INSTRUCTIONS FOR THE TASK
Repeat the listing exactly, minus the pictures.
:: DATA SECTION ::
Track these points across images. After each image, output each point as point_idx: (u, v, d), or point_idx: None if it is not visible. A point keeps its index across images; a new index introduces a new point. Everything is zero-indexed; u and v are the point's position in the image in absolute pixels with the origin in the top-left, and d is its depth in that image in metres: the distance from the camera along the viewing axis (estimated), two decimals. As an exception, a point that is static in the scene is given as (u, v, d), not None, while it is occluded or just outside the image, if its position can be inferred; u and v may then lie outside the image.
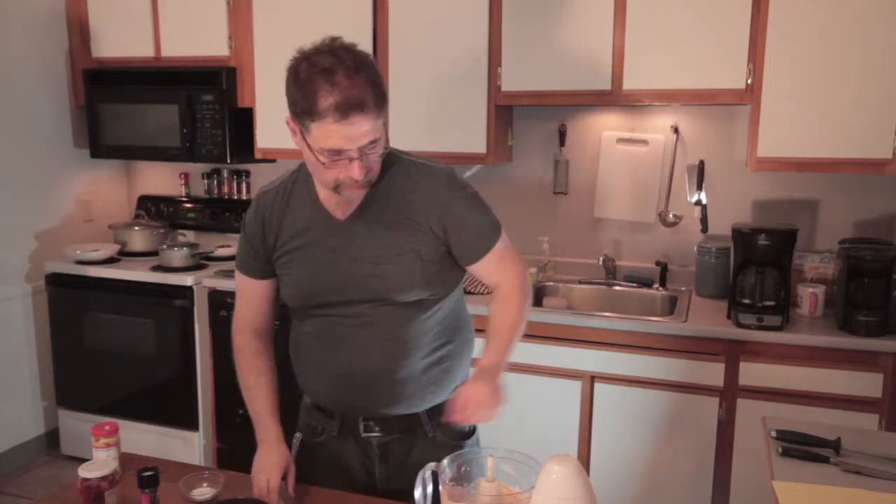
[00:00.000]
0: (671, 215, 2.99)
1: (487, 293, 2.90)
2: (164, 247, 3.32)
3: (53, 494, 1.60)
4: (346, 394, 1.51)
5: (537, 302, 2.92)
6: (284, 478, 1.49)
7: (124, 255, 3.49)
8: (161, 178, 3.87)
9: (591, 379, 2.63)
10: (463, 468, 1.30)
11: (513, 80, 2.82)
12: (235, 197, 3.70)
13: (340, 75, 1.27)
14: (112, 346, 3.30)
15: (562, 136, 3.12)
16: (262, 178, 3.65)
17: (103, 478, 1.39)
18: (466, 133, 2.90)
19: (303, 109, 1.30)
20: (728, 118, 2.92)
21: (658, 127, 3.01)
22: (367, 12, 2.95)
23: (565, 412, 2.67)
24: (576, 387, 2.65)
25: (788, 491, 1.43)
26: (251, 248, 1.56)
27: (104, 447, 1.50)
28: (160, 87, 3.30)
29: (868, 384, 2.35)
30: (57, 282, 3.38)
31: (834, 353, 2.38)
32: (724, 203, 2.95)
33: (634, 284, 3.02)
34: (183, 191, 3.80)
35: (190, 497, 1.41)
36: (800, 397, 2.41)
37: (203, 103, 3.24)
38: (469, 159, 2.95)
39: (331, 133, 1.29)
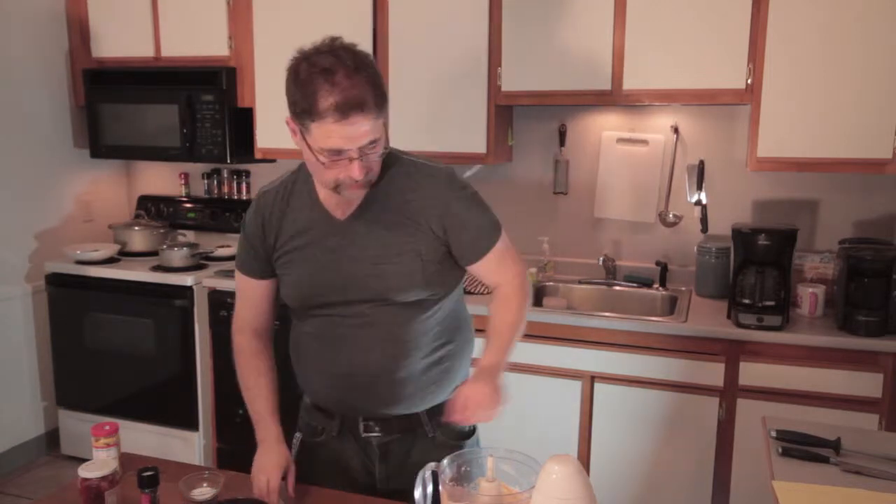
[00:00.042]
0: (671, 215, 2.99)
1: (488, 293, 2.90)
2: (164, 247, 3.32)
3: (53, 494, 1.60)
4: (346, 394, 1.51)
5: (537, 302, 2.92)
6: (284, 478, 1.49)
7: (124, 255, 3.49)
8: (161, 178, 3.87)
9: (591, 379, 2.63)
10: (463, 468, 1.30)
11: (513, 80, 2.82)
12: (235, 197, 3.70)
13: (340, 75, 1.27)
14: (112, 346, 3.30)
15: (562, 136, 3.12)
16: (262, 178, 3.65)
17: (103, 478, 1.39)
18: (466, 133, 2.90)
19: (303, 109, 1.30)
20: (728, 118, 2.92)
21: (658, 127, 3.01)
22: (367, 12, 2.96)
23: (565, 412, 2.67)
24: (576, 387, 2.65)
25: (788, 491, 1.43)
26: (251, 248, 1.56)
27: (104, 447, 1.50)
28: (160, 87, 3.30)
29: (868, 384, 2.35)
30: (57, 282, 3.38)
31: (834, 353, 2.38)
32: (724, 203, 2.95)
33: (634, 284, 3.02)
34: (183, 191, 3.80)
35: (190, 497, 1.41)
36: (800, 397, 2.41)
37: (203, 103, 3.24)
38: (469, 159, 2.95)
39: (331, 133, 1.28)
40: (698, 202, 2.92)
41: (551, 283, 3.07)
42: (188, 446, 3.24)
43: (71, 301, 3.35)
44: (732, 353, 2.47)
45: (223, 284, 3.09)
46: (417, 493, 1.29)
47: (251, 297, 1.60)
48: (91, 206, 3.72)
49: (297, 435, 1.64)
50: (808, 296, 2.61)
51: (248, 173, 3.67)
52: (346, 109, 1.26)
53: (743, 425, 2.47)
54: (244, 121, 3.26)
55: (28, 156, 3.39)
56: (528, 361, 2.64)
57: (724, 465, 2.53)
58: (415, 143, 2.65)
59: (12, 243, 3.35)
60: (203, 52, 3.25)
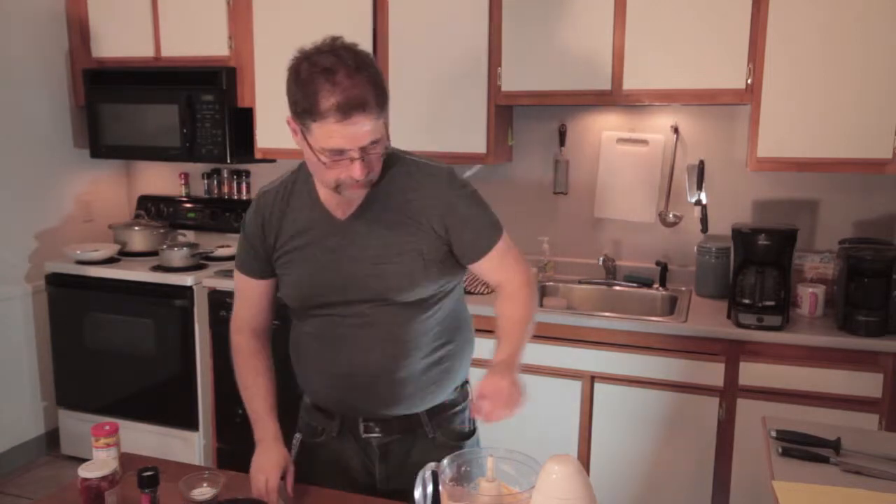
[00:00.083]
0: (671, 215, 2.99)
1: (488, 293, 2.90)
2: (164, 247, 3.32)
3: (53, 494, 1.60)
4: (345, 394, 1.51)
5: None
:::
ANSWER FOR THE TASK
Track these points across images. After each image, output each point as point_idx: (u, v, d), or point_idx: None if it is not visible. A point keeps its index across images; a new index introduces a new point. Everything is zero-indexed; u and v are the point's position in the image in absolute pixels with the origin in the top-left, and d is its depth in that image in metres: the distance from the camera along the viewing axis (estimated), two decimals. As an exception, a point that is static in the scene is given as (u, v, d), not None, while it is occluded or just outside the image, if its position can be inferred; u and v may then lie outside the image.
[00:00.000]
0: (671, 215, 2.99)
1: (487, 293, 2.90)
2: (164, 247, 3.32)
3: (53, 494, 1.60)
4: (346, 394, 1.51)
5: (537, 302, 2.92)
6: (284, 478, 1.49)
7: (124, 255, 3.49)
8: (161, 178, 3.87)
9: (591, 379, 2.63)
10: (463, 468, 1.30)
11: (513, 80, 2.82)
12: (235, 197, 3.70)
13: (340, 75, 1.27)
14: (112, 346, 3.30)
15: (562, 136, 3.12)
16: (262, 178, 3.65)
17: (103, 478, 1.39)
18: (466, 133, 2.90)
19: (303, 109, 1.30)
20: (728, 118, 2.92)
21: (658, 127, 3.01)
22: (367, 12, 2.95)
23: (565, 412, 2.67)
24: (576, 387, 2.65)
25: (788, 491, 1.43)
26: (251, 248, 1.56)
27: (104, 447, 1.50)
28: (160, 87, 3.30)
29: (868, 384, 2.35)
30: (57, 282, 3.38)
31: (834, 353, 2.38)
32: (724, 203, 2.95)
33: (634, 284, 3.02)
34: (183, 191, 3.80)
35: (190, 497, 1.41)
36: (800, 397, 2.41)
37: (203, 103, 3.24)
38: (469, 159, 2.95)
39: (331, 133, 1.29)
[00:00.042]
0: (671, 215, 2.99)
1: (488, 293, 2.90)
2: (164, 247, 3.32)
3: (53, 494, 1.60)
4: (346, 394, 1.51)
5: (537, 302, 2.92)
6: (284, 478, 1.49)
7: (124, 255, 3.49)
8: (161, 178, 3.87)
9: (591, 379, 2.63)
10: (463, 468, 1.30)
11: (513, 80, 2.82)
12: (235, 197, 3.70)
13: (340, 75, 1.27)
14: (112, 346, 3.30)
15: (562, 136, 3.12)
16: (262, 178, 3.65)
17: (103, 478, 1.39)
18: (466, 133, 2.90)
19: (303, 109, 1.30)
20: (728, 118, 2.92)
21: (658, 127, 3.01)
22: (367, 12, 2.96)
23: (565, 412, 2.67)
24: (576, 387, 2.65)
25: (788, 491, 1.43)
26: (251, 248, 1.56)
27: (104, 447, 1.50)
28: (160, 87, 3.30)
29: (868, 384, 2.35)
30: (57, 282, 3.38)
31: (834, 353, 2.38)
32: (724, 203, 2.95)
33: (634, 284, 3.02)
34: (183, 191, 3.80)
35: (190, 497, 1.41)
36: (800, 397, 2.41)
37: (203, 103, 3.24)
38: (469, 159, 2.95)
39: (331, 133, 1.28)
40: (698, 202, 2.92)
41: (551, 283, 3.07)
42: (188, 446, 3.24)
43: (71, 301, 3.35)
44: (732, 353, 2.47)
45: (223, 284, 3.09)
46: (417, 493, 1.29)
47: (251, 297, 1.60)
48: (91, 206, 3.72)
49: (297, 435, 1.64)
50: (808, 296, 2.61)
51: (248, 173, 3.67)
52: (346, 109, 1.26)
53: (743, 425, 2.47)
54: (244, 121, 3.26)
55: (28, 156, 3.39)
56: (528, 361, 2.64)
57: (724, 465, 2.53)
58: (415, 143, 2.65)
59: (12, 243, 3.35)
60: (203, 52, 3.25)
[00:00.083]
0: (671, 215, 2.99)
1: (488, 293, 2.90)
2: (164, 247, 3.32)
3: (53, 494, 1.60)
4: (345, 394, 1.51)
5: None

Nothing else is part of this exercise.